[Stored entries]
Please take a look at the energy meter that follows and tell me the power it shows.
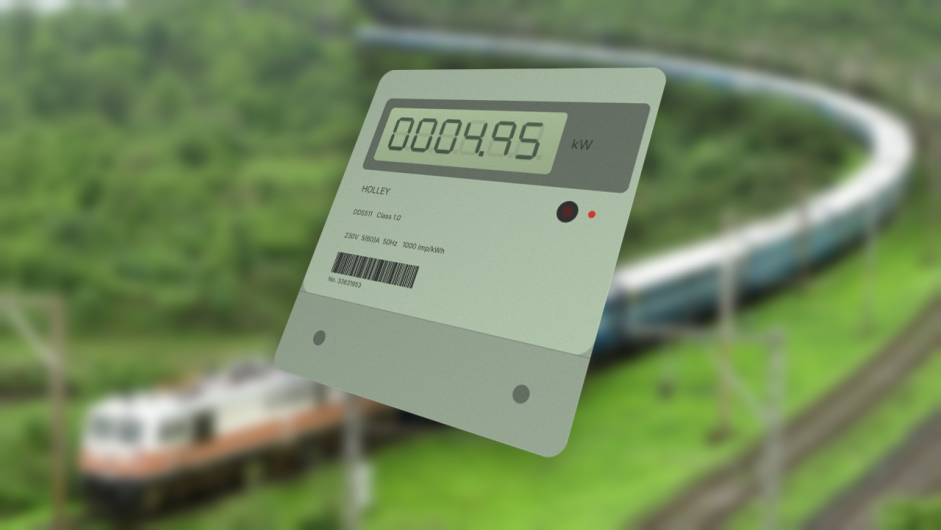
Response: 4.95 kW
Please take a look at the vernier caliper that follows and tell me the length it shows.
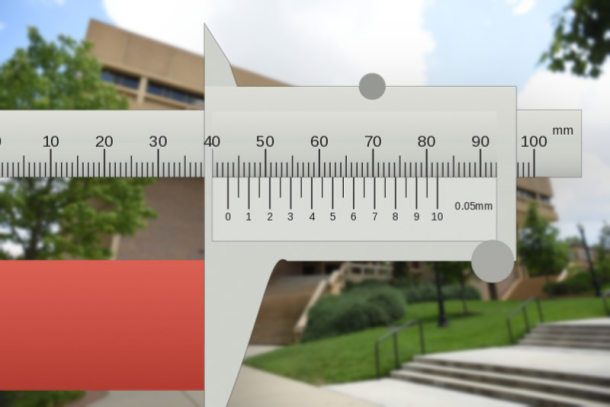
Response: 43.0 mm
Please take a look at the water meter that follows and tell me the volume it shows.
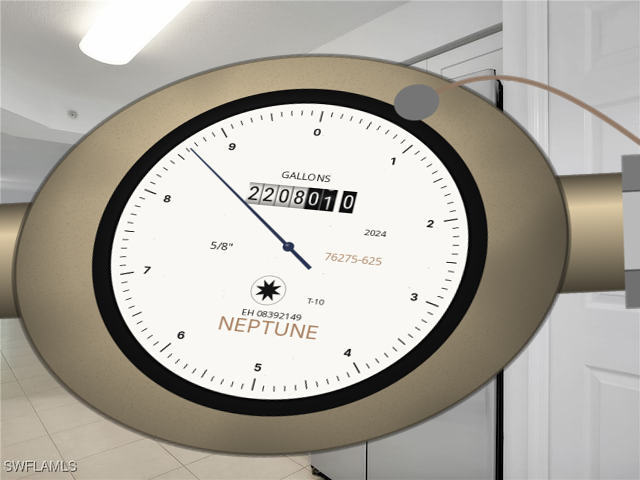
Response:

## Your assignment
Switch every "tell me" in the items above to "state" and leave the rest untouched. Omit the pictures when you give the items again.

## Worked solution
Please take a look at the energy meter that follows and state the power it shows.
Response: 4.95 kW
Please take a look at the vernier caliper that follows and state the length it shows.
Response: 43.0 mm
Please take a look at the water meter that follows and state the volume it shows.
Response:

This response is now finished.